Wenn ein KFZ-Führer nach links abbiegen will, unterliegt er erheblichen Sorgfaltspflichten. Gem. § 9 Abs.I StVO muss er sich rechtzeitig möglichst weit links einordnen und sich vor diesem Einordnen und nochmals vor dem Abbiegen vergewissern, dass er den nachfolgenden Verkehr nicht gefährdet. Dies gilt auch gegenüber Fahrzeugen, die gerade überholen wollen.
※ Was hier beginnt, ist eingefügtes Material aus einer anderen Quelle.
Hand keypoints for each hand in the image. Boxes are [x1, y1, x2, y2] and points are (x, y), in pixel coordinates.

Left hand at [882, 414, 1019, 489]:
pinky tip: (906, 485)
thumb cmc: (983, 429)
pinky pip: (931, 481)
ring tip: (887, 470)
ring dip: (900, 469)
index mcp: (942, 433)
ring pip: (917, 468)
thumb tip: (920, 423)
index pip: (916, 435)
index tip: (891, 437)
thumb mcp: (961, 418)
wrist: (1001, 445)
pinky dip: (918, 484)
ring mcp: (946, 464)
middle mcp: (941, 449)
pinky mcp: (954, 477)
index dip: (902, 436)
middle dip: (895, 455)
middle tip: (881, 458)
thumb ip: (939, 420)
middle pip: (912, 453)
Insoweit hat der entgegenkommende und gleichgerichtete Verkehr Vorrang vor dem Abbiegenden.
Kommt es dennoch zu einem Unfall mit dem Überholer, so wird ein Anscheinsbeweis angenommen, dass der Abbieger gegen seine Sorgfaltspflichten verstoßen hat; er trägt die Verantwortung. Dies gilt sogar, wenn der Überholende alkoholisiert war, aber keine alkoholbedingten Ausfallerscheinungen gegeben waren. Bei einer Kollision eines Überholers mit einem Linksabbieger wird grundsätzlich davon ausgegangen, dass diese Kollision für den Überholenden unvermeidbar war (OLG München, 10 U 299/14). Der Linksabbieger wird also bezahlen müssen, selbst rechtzeitiges Blinken wird ihm hier nicht helfen.
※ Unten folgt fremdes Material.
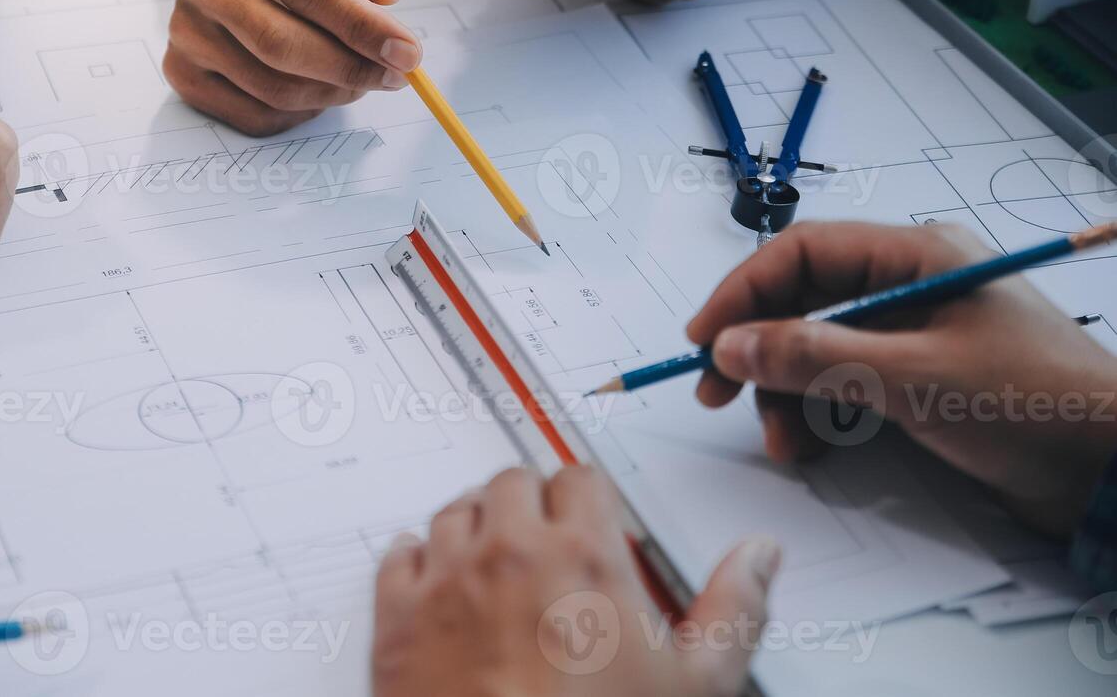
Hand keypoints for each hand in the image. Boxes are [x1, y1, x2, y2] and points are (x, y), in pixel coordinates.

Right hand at [167, 0, 419, 134]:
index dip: (359, 25)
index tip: (407, 51)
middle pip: (278, 44)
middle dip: (350, 68)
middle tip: (396, 75)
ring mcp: (184, 28)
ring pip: (270, 88)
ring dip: (332, 92)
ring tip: (361, 75)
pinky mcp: (184, 71)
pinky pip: (253, 115)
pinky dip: (301, 112)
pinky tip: (320, 85)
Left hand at [372, 466, 779, 696]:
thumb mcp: (696, 685)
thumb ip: (734, 608)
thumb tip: (759, 557)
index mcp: (583, 557)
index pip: (580, 479)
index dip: (589, 500)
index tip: (593, 525)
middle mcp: (509, 553)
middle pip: (512, 483)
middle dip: (532, 504)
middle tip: (547, 545)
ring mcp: (446, 581)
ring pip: (454, 510)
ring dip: (476, 525)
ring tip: (497, 563)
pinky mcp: (396, 618)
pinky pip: (398, 554)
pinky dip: (417, 560)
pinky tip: (440, 586)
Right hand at [688, 222, 1116, 535]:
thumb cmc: (1040, 406)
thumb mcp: (917, 380)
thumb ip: (817, 358)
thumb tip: (732, 345)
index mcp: (917, 256)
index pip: (804, 252)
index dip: (743, 291)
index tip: (705, 340)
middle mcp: (911, 286)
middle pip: (803, 301)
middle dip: (758, 349)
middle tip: (718, 392)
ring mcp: (915, 335)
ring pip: (817, 349)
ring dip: (787, 394)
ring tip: (785, 443)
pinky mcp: (920, 382)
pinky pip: (845, 385)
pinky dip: (819, 415)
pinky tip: (815, 447)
Etwas anderes kann aber ausnahmsweise gelten, wenn die typisierende Betrachtungsweise des Anscheinsbeweises nicht zum Tragen kommt, weil zum einen ein Überholen an der Stelle entweder durch entsprechende Verkehrszeichen oder aber aufgrund der unklaren Verkehrslage verboten war und der Abbiegende sich nicht nur rechtzeitig links eingeordnet, sondern auch über eine hinreichend lange Strecke geblinkt hatte und nicht widerlegbar ist, dass er seiner zweimaligen Rückschaupflicht nachgekommen ist (OLG Frankfurt, 22 U 225/13).
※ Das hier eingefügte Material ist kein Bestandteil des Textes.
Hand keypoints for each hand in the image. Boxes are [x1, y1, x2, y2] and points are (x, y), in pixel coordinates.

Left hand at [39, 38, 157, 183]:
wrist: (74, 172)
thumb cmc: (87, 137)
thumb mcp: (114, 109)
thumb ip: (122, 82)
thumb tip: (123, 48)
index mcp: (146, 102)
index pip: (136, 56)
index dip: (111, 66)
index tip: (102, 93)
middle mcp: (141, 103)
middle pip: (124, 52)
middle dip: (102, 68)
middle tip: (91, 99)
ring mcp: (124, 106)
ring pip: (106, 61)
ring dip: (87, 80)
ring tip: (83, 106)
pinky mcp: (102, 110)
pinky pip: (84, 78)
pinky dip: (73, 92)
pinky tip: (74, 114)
Insgesamt bleibt festzuhalten: Wer nach links abbiegen will, muss sich rechtzeitig äußerst links einordnen und blinken. Er muss sich vor dem Einordnen und nochmals vor dem Abbiegen vergewissern, dass weder entgegenkommende noch ihn überholende Fahrzeuge gefährdet werden. Nur in Ausnahmesituationen kann eine andere Haftungsverteilung angenommen werden.